#### What to work on
There is material below. Print exactly the lines starting at the line with "heart. Eventually you" and ending at the line with "11. Stress that", ends included, and no others.

• • • • • • •

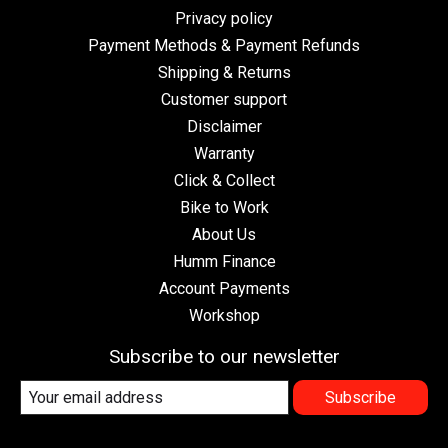
Privacy policy
Payment Methods & Payment Refunds
Shipping & Returns
Customer support
Disclaimer
Warranty
Click & Collect
Bike to Work
About Us
Humm Finance
Account Payments
Workshop
Subscribe to our newsletter
Subscribe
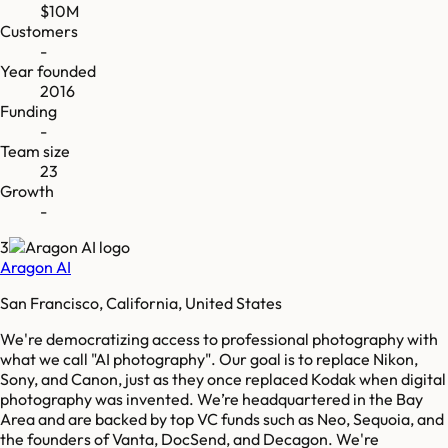
$10M
Customers
-
Year founded
2016
Funding
-
Team size
23
Growth
-
3
Aragon AI
San Francisco, California, United States
We're democratizing access to professional photography with
what we call "AI photography". Our goal is to replace Nikon,
Sony, and Canon, just as they once replaced Kodak when digital
photography was invented. We’re headquartered in the Bay
Area and are backed by top VC funds such as Neo, Sequoia, and
the founders of Vanta, DocSend, and Decagon. We're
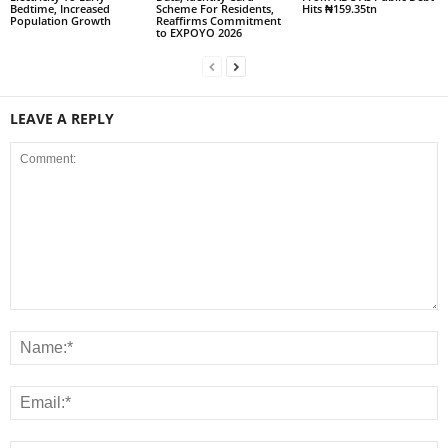
Bedtime, Increased
Scheme For Residents,
Hits ₦159.35tn
Population Growth
Reaffirms Commitment
to EXPOYO 2026
LEAVE A REPLY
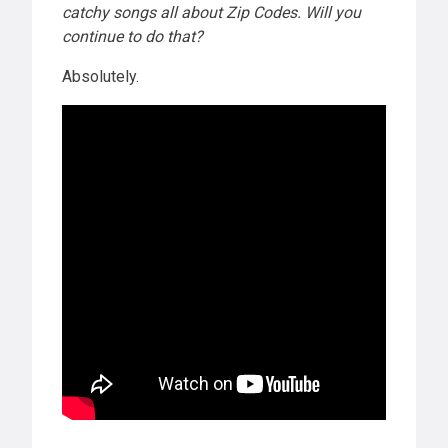
catchy songs all about Zip Codes. Will you
continue to do that?
Absolutely.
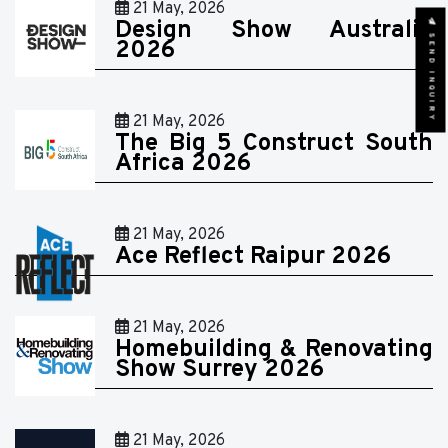
21 May, 2026
Design Show Australia
SEND INQUIRY
2026
21 May, 2026
The Big 5 Construct South
Africa 2026
21 May, 2026
Ace Reflect Raipur 2026
21 May, 2026
Homebuilding & Renovating
Show Surrey 2026
21 May, 2026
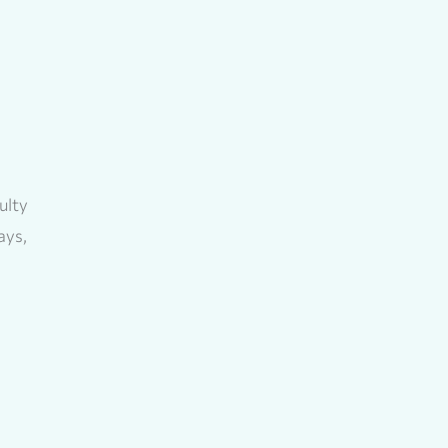
ulty
ays,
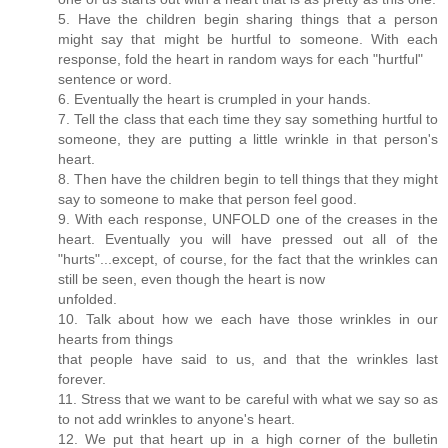
5. Have the children begin sharing things that a person
might say that might be hurtful to someone. With each
response, fold the heart in random ways for each "hurtful"
sentence or word.
6. Eventually the heart is crumpled in your hands.
7. Tell the class that each time they say something hurtful to
someone, they are putting a little wrinkle in that person's
heart.
8. Then have the children begin to tell things that they might
say to someone to make that person feel good.
9. With each response, UNFOLD one of the creases in the
heart. Eventually you will have pressed out all of the
"hurts"...except, of course, for the fact that the wrinkles can
still be seen, even though the heart is now
unfolded.
10. Talk about how we each have those wrinkles in our
hearts from things
that people have said to us, and that the wrinkles last
forever.
11. Stress that we want to be careful with what we say so as
to not add wrinkles to anyone's heart.
12. We put that heart up in a high corner of the bulletin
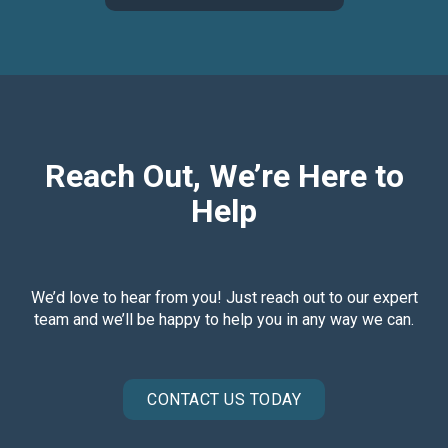
Reach Out, We’re Here to
Help
We’d love to hear from you! Just reach out to our expert
team and we’ll be happy to help you in any way we can.
CONTACT US TODAY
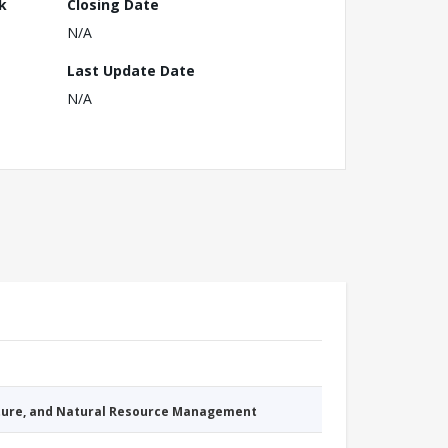
k
Closing Date
N/A
Last Update Date
N/A
cture, and Natural Resource Management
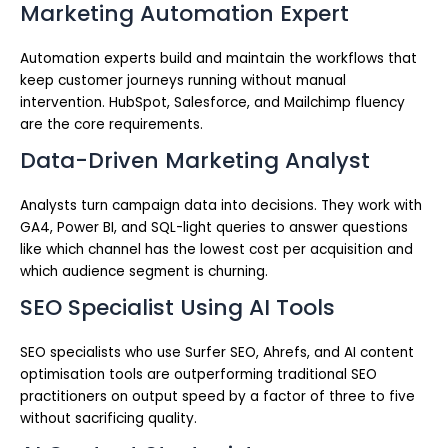
Marketing Automation Expert
Automation experts build and maintain the workflows that
keep customer journeys running without manual
intervention. HubSpot, Salesforce, and Mailchimp fluency
are the core requirements.
Data-Driven Marketing Analyst
Analysts turn campaign data into decisions. They work with
GA4, Power BI, and SQL-light queries to answer questions
like which channel has the lowest cost per acquisition and
which audience segment is churning.
SEO Specialist Using AI Tools
SEO specialists who use Surfer SEO, Ahrefs, and AI content
optimisation tools are outperforming traditional SEO
practitioners on output speed by a factor of three to five
without sacrificing quality.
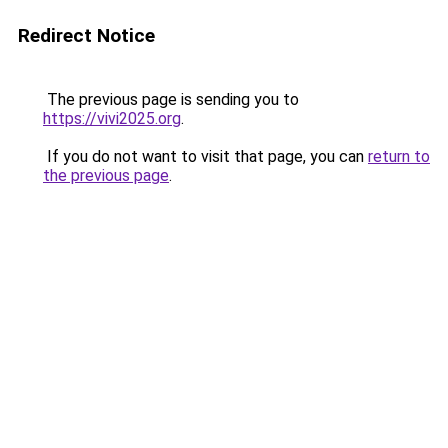
Redirect Notice
The previous page is sending you to
https://vivi2025.org
.
If you do not want to visit that page, you can
return to
the previous page
.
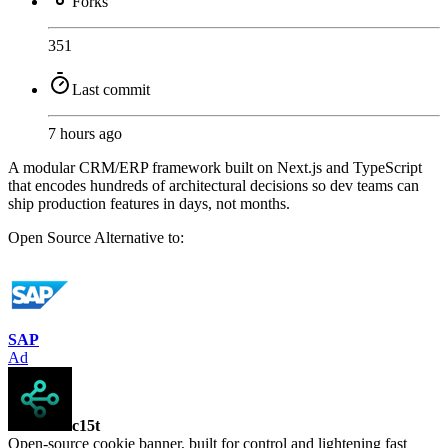
Forks
351
Last commit
7 hours ago
A modular CRM/ERP framework built on Next.js and TypeScript
that encodes hundreds of architectural decisions so dev teams can
ship production features in days, not months.
Open Source
Alternative to:
SAP
Ad
c15t
Open-source cookie banner, built for control and lightening fast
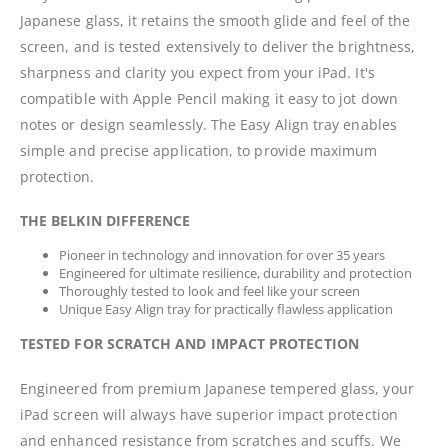
Japanese glass, it retains the smooth glide and feel of the
screen, and is tested extensively to deliver the brightness,
sharpness and clarity you expect from your iPad. It's
compatible with Apple Pencil making it easy to jot down
notes or design seamlessly. The Easy Align tray enables
simple and precise application, to provide maximum
protection.
THE BELKIN DIFFERENCE
Pioneer in technology and innovation for over 35 years
Engineered for ultimate resilience, durability and protection
Thoroughly tested to look and feel like your screen
Unique Easy Align tray for practically flawless application
TESTED FOR SCRATCH AND IMPACT PROTECTION
Engineered from premium Japanese tempered glass, your
iPad screen will always have superior impact protection
and enhanced resistance from scratches and scuffs. We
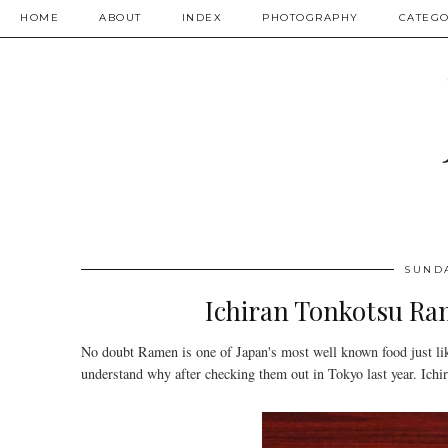
HOME
ABOUT
INDEX
PHOTOGRAPHY
CATEGO
SUNDA
Ichiran Tonkotsu 
No doubt Ramen is one of Japan's most well known food just li
understand why after checking them out in Tokyo last year. Ichir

• • • • • • •

#### Task output
heart. Eventually you will have pressed out all of the
"hurts"...except, of course, for the fact that the wrinkles can
still be seen, even though the heart is now
unfolded.
10. Talk about how we each have those wrinkles in our
hearts from things
that people have said to us, and that the wrinkles last
forever.
11. Stress that we want to be careful with what we say so as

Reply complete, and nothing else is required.